We cannot accept the State’s argument. First, the post hoc assertion that Martin was biased against the State was never mentioned at voir dire and therefore cannot help to justify the prosecutor's strike. See Miller-El v. Dretke, 545 U.S. 231, 251-52, 125 S.Ct. 2317, 162 L.Ed.2d 196 (2005). In any case, the assertion is wholly unsupported by the record; Martin specifically said that she did not blame the State or the DA for the way her case was handled. Second, the argument that Martin’s responses were "confused” and "inconsistent” is meritless. There is no confusion or inconsistency in Martin's replies that she thought that the resolution of her case could have been more satisfactory but did not blame the State or the DA. There are numerous consistent explanations for Martin’s statements — perhaps, for example, Martin blamed the judge or jury for what she perceived to be a less than fully satisfactory resolution, or perhaps she simply blamed chance or fate, or even "the system.”

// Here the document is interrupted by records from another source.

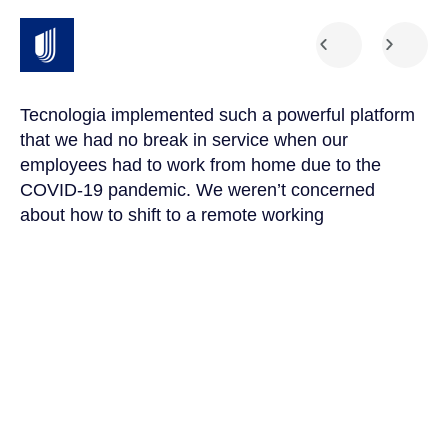
Tecnologia implemented such a powerful platform
Te
that we had no break in service when our
Th
t
employees had to work from home due to the
cu
COVID-19 pandemic. We weren’t concerned
co
a
about how to shift to a remote working
us
environment because Integris facilitated a
su
seamless transition.
po
Amanda Parks
Jo
Network Manager, Healthcare Organization
Pa
4.9





CUSTOMER REVIEWS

. The dissent's quotation of Brown’s trial counsel, who stated at voir dire, "I'm not sure we’re really arguing anything here," is highly misleading. The dissent quotes Brown's counsel to suggest that even he believed that any problem in the jury selection process was not particularly serious. See dis. op. at 4. The two pages of the voir dire transcript that follow the dissent's quotation, however, show that Brown's counsel thought the problem very serious. Indeed, counsel ''challenged] this panel as a whole” and "move[d] to dismiss this panel and start fresh."